**EXERCISE BRIEF:** Would you return every line of the data below verbatim, in its original order?

**RECORDS TO PROCESS:**

#####

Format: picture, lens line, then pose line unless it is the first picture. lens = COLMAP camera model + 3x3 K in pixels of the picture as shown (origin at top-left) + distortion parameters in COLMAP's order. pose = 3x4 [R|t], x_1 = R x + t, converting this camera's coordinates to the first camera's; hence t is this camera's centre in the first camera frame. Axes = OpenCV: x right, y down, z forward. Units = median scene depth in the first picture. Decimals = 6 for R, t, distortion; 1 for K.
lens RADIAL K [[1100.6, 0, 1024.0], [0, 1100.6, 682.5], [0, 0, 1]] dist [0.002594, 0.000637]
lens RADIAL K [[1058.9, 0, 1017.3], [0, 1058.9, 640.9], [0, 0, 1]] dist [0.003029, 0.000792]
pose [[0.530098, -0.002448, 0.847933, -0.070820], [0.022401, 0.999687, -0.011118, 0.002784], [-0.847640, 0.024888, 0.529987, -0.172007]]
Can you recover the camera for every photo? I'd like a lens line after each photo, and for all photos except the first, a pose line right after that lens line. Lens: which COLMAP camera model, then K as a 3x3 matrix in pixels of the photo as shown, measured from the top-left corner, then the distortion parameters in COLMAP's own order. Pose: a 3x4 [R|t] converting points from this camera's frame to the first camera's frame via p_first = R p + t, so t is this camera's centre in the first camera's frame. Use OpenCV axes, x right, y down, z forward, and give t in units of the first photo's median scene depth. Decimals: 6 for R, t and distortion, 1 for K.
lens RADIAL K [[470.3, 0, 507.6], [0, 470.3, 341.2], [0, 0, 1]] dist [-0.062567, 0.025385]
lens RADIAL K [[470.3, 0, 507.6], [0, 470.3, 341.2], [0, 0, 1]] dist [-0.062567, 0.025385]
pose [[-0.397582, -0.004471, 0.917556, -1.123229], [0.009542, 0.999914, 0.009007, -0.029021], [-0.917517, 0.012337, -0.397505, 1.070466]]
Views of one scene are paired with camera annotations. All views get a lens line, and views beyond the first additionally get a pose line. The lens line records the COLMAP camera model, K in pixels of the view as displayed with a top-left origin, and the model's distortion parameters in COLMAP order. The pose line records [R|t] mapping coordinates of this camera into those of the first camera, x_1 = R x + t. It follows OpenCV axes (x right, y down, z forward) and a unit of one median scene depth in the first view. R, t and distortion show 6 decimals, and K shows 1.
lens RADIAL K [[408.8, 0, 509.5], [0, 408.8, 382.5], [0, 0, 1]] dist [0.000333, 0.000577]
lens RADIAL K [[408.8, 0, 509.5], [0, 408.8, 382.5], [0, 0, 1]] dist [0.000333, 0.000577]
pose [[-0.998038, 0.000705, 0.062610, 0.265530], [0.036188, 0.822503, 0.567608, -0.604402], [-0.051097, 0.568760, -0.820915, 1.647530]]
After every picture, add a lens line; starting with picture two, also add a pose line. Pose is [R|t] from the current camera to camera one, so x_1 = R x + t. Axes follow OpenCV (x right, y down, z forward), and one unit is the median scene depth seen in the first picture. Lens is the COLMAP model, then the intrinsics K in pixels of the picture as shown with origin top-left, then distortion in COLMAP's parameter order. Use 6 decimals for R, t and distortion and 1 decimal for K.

#####

**COMPLETED TASK:**
Format: picture, lens line, then pose line unless it is the first picture. lens = COLMAP camera model + 3x3 K in pixels of the picture as shown (origin at top-left) + distortion parameters in COLMAP's order. pose = 3x4 [R|t], x_1 = R x + t, converting this camera's coordinates to the first camera's; hence t is this camera's centre in the first camera frame. Axes = OpenCV: x right, y down, z forward. Units = median scene depth in the first picture. Decimals = 6 for R, t, distortion; 1 for K.
lens RADIAL K [[1100.6, 0, 1024.0], [0, 1100.6, 682.5], [0, 0, 1]] dist [0.002594, 0.000637]
lens RADIAL K [[1058.9, 0, 1017.3], [0, 1058.9, 640.9], [0, 0, 1]] dist [0.003029, 0.000792]
pose [[0.530098, -0.002448, 0.847933, -0.070820], [0.022401, 0.999687, -0.011118, 0.002784], [-0.847640, 0.024888, 0.529987, -0.172007]]
Can you recover the camera for every photo? I'd like a lens line after each photo, and for all photos except the first, a pose line right after that lens line. Lens: which COLMAP camera model, then K as a 3x3 matrix in pixels of the photo as shown, measured from the top-left corner, then the distortion parameters in COLMAP's own order. Pose: a 3x4 [R|t] converting points from this camera's frame to the first camera's frame via p_first = R p + t, so t is this camera's centre in the first camera's frame. Use OpenCV axes, x right, y down, z forward, and give t in units of the first photo's median scene depth. Decimals: 6 for R, t and distortion, 1 for K.
lens RADIAL K [[470.3, 0, 507.6], [0, 470.3, 341.2], [0, 0, 1]] dist [-0.062567, 0.025385]
lens RADIAL K [[470.3, 0, 507.6], [0, 470.3, 341.2], [0, 0, 1]] dist [-0.062567, 0.025385]
pose [[-0.397582, -0.004471, 0.917556, -1.123229], [0.009542, 0.999914, 0.009007, -0.029021], [-0.917517, 0.012337, -0.397505, 1.070466]]
Views of one scene are paired with camera annotations. All views get a lens line, and views beyond the first additionally get a pose line. The lens line records the COLMAP camera model, K in pixels of the view as displayed with a top-left origin, and the model's distortion parameters in COLMAP order. The pose line records [R|t] mapping coordinates of this camera into those of the first camera, x_1 = R x + t. It follows OpenCV axes (x right, y down, z forward) and a unit of one median scene depth in the first view. R, t and distortion show 6 decimals, and K shows 1.
lens RADIAL K [[408.8, 0, 509.5], [0, 408.8, 382.5], [0, 0, 1]] dist [0.000333, 0.000577]
lens RADIAL K [[408.8, 0, 509.5], [0, 408.8, 382.5], [0, 0, 1]] dist [0.000333, 0.000577]
pose [[-0.998038, 0.000705, 0.062610, 0.265530], [0.036188, 0.822503, 0.567608, -0.604402], [-0.051097, 0.568760, -0.820915, 1.647530]]
After every picture, add a lens line; starting with picture two, also add a pose line. Pose is [R|t] from the current camera to camera one, so x_1 = R x + t. Axes follow OpenCV (x right, y down, z forward), and one unit is the median scene depth seen in the first picture. Lens is the COLMAP model, then the intrinsics K in pixels of the picture as shown with origin top-left, then distortion in COLMAP's parameter order. Use 6 decimals for R, t and distortion and 1 decimal for K.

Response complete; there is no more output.